New figures released last week by Ascendant Corporate Finance reveal a welcome resurgence in the UK and Irish tech scene, and it appears that it's just a sign of things to come.
Over £1billion was invested in 232 deals of over half a million pounds in 2012, signaling the highest level of investment in tech companies in UK and Ireland for over a decade. These figures are very encouraging and demonstrate that tech is beginning to step up and play a leading role in the UK economy.
If the UK is going to compete in the modern global economy, technology companies will have to play a major role, and it is only through these levels of investment that we can make good startups become exceptional businesses. Taxi company Hailo is a perfect example of the impact that external investment can make in accelerating a business. The company received £19m of venture capital investment and is now operating in nine cities internationally, and counting.
In order for Hailo's success to be replicated over and over, it is vital that these levels of investment continue to grow. Momentum is building, and it is up to our large corporates and institutional investors along with venture capitalists and private equity firms to identify and develop the potential within UK tech and invest accordingly.
These £500,000+ investments are great for high growth companies that have made it through the startup phase and are ready to scale their businesses for expansion through later-stage growth. We need to ensure that there is a steady pipeline of both startups and later-stage growth companies ready to provide exceptional returns to investors through new, dynamic and often disruptive business models.
It is really encouraging that investment into UK technology startups reached a ten year high in the first half of 2012, with nearly £600m put into early stage businesses. These companies often only need modest investment to get their ideas off the ground and to put themselves in with a chance of success. If 2012 is going to be seen as a tipping point for tech investment in the UK, we need to make sure the money flows both to startups to get them off the ground and to high-growth, high-potential businesses to help them fly.

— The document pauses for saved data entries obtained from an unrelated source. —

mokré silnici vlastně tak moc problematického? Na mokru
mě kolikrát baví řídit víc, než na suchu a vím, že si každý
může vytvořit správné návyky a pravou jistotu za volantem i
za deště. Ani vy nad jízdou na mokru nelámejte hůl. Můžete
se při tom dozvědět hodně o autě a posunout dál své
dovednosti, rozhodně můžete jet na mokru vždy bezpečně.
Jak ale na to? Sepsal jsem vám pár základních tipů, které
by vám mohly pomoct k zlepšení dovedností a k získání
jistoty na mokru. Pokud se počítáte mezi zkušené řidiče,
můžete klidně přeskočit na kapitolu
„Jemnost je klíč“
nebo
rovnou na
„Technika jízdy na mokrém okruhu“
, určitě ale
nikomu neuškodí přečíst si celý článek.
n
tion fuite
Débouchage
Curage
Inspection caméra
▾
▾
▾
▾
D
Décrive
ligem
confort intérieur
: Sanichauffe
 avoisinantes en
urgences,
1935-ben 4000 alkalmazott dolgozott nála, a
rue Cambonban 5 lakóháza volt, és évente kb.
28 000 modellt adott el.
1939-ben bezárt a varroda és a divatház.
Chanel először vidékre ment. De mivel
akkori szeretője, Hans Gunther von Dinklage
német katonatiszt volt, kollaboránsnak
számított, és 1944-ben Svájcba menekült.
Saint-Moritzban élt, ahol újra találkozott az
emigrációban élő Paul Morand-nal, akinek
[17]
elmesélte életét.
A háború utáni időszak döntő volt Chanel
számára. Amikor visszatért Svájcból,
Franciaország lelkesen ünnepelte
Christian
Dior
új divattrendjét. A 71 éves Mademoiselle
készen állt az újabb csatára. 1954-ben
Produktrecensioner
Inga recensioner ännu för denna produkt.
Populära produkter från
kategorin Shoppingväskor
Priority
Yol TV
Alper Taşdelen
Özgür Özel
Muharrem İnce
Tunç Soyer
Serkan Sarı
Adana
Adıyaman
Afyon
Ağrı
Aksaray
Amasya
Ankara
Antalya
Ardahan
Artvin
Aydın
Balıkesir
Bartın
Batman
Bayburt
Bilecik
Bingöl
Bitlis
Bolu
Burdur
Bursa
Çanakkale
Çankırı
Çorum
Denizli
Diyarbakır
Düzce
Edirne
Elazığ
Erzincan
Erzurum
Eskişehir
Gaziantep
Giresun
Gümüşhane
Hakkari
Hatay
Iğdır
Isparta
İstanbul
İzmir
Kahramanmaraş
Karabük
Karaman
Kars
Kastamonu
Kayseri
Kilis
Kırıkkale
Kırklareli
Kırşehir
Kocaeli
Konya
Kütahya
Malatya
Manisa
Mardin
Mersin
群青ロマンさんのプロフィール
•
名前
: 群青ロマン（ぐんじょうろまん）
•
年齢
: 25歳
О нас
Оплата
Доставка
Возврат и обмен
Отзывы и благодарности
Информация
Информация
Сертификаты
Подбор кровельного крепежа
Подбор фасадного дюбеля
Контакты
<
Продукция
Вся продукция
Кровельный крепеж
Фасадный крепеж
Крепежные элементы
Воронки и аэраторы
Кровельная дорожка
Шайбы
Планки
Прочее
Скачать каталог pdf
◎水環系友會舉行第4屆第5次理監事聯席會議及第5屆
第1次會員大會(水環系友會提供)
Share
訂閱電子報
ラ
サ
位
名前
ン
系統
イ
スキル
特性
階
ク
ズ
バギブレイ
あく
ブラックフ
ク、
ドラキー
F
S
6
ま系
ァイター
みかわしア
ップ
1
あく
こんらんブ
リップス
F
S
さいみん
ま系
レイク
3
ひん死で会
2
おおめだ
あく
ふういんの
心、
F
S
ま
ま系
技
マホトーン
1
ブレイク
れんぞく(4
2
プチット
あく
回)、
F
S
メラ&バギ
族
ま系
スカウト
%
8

For me, possibly the most exciting aspect of this research is the concentration of investment in London's tech scene.
In the fourth quarter of 2012, London based tech companies captured £151m of investment, representing 72% of the value of the market for the whole quarter. This is representative of 93 London tech companies receiving growth, compared to, for example, just 10 in Oxford.
While it is important that technology is not solely focused in London, it is clear from examples around the world that innovation works best when skills, ideas, competition and success are concentrated in hubs. London has all the ingredients to be exactly that type of hub and is already well on the way to becoming a powerful tech city.
But to complete that journey, the potential needs to be nurtured and our successes need to be championed. Leading London figures need to tell the world about the burgeoning tech revolution happening here and cement the city as the place set up and grow a world beating company.